The unique simple formally real Jordan algebra, the exceptional Jordan algebra of self-adjoint 3 by 3 matrices of quaternions, is 27-dimensional; its automorphism group is the 52-dimensional exceptional Lie algebra $\mathrm {F_{4}}.$docusighn

There are twenty-seven sporadic groups, if the non-strict group of Lie type $\mathrm {T}$ (with an irreducible representation that is twice that of $\mathrm {F_{4}}$ in 104 dimensions) is included.

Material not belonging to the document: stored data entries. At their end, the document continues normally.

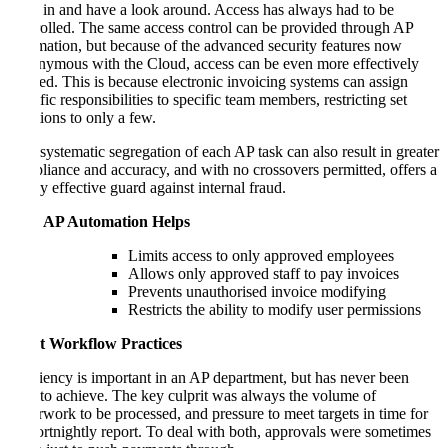
walk in and have a look around. Access has always had to be
controlled. The same access control can be provided through AP
automation, but because of the advanced security features now
synonymous with the Cloud, access can be even more effectively
policed. This is because electronic invoicing systems can assign
specific responsibilities to specific team members, restricting set
functions to only a few.
This systematic segregation of each AP task can also result in greater
compliance and accuracy, and with no crossovers permitted, offers a
highly effective guard against internal fraud.
How AP Automation Helps
Limits access to only approved employees
Allows only approved staff to pay invoices
Prevents unauthorised invoice modifying
Restricts the ability to modify user permissions
3. Set Workflow Practices
Efficiency is important in an AP department, but has never been
easy to achieve. The key culprit was always the volume of
paperwork to be processed, and pressure to meet targets in time for
the fortnightly report. To deal with both, approvals were sometimes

In Robin's theorem for the Riemann hypothesis, twenty-seven integers fail to hold $\sigma(n) < e^\gamma n \log \log n$ for values $n \leq 5040,$ where $\gamma$ is the Euler–Mascheroni constant; this hypothesis is true if and only if this inequality holds for every larger $n.$

The Clebsch surface has 27 exceptional lines can be defined over the real numbers.

It is possible to arrange 27 vertices and connect them with edges to create the Holt graph.

Because 27 = 3^{3}, 27 is the second tetration of 3 (^{2}3).

==In other fields==
- The 27 club refers to the age when many popular music figures died.
- The 27th of each month is a special day for Catholics around the world as they commemorate and particularly pray to the Virgin of the Miraculous Medal, whose main feast day is celebrated on November 27.